Sodecia chiude in Abruzzo: attività e lavoratori trasferiti in Piemonte. Altre sei aziende a rischio

22 Gennaio 2026

La Sodecia, che produce componenti per le scocche delle auto, conferma lo stop della produzione nel sito industriale di Raiano. È quanto emerso dal tavolo costituito in Regione per la composizione della vertenza occupazionale. I timori dei 39 dipendenti

SULMONA. "Un atteggiamento di totale chiusura che ferisce la dignità dei lavoratori e ignora le responsabilità sociali d'impresa". Con queste parole la vicepresidente del Consiglio regionale Marianna Scoccia, la consigliera regionale Maria Assunta Rossi e il sindaco di Raiano, Marco Moca, commentano l'esito dell'incontro odierno presso l'assessorato alle Attività produttive di Pescara, in cui i vertici dell'azienda Sodecia Automotive hanno confermato la chiusura dello stabilimento di Raiano, che dà lavoro a 39 dipendenti, per il trasferimento della produzione e del personale a Chivasso.

"Nonostante lo sforzo di mediazione delle istituzioni locali - si legge nella nota -, la proprietà ha alzato un muro insormontabile. All'azienda è stato chiesto di utilizzare ogni ammortizzatore sociale ancora disponibile per tutelare i livelli occupazionali, ma dai vertici è arrivato un diniego, che svela l'unico vero obiettivo: la chiusura definitiva del sito di Raiano. Durante il confronto, l'azienda ha dichiarato che eventuali nuove commesse non verrebbero assegnate all'Abruzzo, ma direttamente allo stabilimento di Chivasso".
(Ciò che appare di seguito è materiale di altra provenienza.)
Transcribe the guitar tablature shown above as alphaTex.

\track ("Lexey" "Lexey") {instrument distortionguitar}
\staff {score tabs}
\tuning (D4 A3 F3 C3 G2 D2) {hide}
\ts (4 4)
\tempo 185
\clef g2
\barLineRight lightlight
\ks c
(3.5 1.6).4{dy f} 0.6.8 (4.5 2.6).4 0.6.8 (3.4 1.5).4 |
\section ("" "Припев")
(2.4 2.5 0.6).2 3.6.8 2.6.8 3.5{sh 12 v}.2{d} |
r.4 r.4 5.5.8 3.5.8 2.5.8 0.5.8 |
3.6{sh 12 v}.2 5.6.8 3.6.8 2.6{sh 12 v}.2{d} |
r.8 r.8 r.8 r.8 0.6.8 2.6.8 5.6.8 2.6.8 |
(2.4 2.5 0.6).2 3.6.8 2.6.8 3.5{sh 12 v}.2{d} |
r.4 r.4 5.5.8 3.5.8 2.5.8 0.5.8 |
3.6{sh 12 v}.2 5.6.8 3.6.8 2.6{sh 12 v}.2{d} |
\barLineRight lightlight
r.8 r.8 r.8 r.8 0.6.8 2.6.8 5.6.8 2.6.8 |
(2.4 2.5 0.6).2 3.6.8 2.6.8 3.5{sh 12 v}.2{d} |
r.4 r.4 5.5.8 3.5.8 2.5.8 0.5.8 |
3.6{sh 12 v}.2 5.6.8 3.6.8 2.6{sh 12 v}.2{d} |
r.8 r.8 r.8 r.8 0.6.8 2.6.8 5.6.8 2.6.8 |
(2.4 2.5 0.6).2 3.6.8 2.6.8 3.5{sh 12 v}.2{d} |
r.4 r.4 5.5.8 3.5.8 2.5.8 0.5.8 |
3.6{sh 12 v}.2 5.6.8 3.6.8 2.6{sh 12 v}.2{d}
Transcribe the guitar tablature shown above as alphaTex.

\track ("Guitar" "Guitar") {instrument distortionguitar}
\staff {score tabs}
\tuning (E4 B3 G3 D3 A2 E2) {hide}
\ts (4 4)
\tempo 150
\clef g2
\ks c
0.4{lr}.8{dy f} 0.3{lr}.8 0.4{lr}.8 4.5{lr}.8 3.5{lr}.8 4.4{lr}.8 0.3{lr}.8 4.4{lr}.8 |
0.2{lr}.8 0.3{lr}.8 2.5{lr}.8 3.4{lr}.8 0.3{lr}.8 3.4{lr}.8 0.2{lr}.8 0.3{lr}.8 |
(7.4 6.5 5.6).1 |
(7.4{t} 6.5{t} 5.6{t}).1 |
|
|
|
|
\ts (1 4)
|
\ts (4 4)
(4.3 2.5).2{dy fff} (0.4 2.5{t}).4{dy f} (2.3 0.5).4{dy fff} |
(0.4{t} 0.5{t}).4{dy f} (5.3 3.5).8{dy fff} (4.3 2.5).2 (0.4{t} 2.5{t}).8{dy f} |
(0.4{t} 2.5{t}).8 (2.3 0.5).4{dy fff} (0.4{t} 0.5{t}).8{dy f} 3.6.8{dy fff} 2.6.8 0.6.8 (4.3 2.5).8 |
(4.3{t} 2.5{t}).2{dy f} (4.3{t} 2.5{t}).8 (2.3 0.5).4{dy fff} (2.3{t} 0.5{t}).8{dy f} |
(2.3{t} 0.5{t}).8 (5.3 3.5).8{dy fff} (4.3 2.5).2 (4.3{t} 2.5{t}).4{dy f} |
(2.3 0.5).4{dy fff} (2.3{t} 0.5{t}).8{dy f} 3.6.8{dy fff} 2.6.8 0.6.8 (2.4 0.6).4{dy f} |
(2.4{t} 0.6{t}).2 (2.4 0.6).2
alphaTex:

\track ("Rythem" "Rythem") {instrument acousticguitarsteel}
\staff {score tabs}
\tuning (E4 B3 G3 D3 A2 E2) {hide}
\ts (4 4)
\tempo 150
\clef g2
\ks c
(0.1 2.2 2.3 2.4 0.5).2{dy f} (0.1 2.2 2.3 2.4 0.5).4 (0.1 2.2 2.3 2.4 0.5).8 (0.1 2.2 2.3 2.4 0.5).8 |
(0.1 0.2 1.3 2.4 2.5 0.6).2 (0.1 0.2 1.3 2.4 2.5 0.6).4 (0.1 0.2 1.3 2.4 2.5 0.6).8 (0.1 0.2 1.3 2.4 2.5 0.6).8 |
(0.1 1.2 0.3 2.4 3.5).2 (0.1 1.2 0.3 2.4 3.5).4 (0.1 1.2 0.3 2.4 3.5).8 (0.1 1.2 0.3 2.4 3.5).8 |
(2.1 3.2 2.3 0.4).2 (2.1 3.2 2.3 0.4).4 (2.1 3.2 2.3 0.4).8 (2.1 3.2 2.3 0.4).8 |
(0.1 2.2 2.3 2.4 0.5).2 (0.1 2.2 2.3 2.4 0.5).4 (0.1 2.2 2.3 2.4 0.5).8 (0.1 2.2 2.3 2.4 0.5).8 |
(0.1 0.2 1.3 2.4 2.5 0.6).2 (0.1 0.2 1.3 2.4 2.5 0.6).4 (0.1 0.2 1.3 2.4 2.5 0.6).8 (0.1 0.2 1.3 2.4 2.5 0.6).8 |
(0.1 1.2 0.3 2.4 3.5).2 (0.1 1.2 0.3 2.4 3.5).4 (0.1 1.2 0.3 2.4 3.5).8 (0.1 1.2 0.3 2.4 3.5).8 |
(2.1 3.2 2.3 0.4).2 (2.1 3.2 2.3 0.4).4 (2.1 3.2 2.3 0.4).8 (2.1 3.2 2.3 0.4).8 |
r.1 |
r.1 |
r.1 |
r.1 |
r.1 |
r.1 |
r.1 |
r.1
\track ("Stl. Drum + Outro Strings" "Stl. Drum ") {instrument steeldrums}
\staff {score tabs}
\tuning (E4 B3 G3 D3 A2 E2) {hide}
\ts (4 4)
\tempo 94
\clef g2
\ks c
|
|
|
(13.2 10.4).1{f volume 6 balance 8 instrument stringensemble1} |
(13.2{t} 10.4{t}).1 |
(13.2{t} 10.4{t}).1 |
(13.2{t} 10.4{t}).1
"Proporre a 39 padri e madri di famiglia di trasferirsi a 600 chilometri di distanza non è una soluzione - dichiarano Scoccia, Rossi e Moca -, ma un licenziamento mascherato che mira a svuotare il sito produttivo di Raiano".

"Mentre l'azienda si sottrae alle proprie responsabilità, la politica regionale continua a lavorare su soluzioni strutturali di lungo periodo. Grazie al lavoro dell'assessore Tiziana Magnacca, si attende che il Ministero formalizzi entro i prossimi mesi l'istituzione dell'Area di Crisi Complessa, strumento fondamentale di cui beneficeranno tutte le aziende del comparto automotive del territorio, garantendo nuovi strumenti di sostegno e rilancio industriale".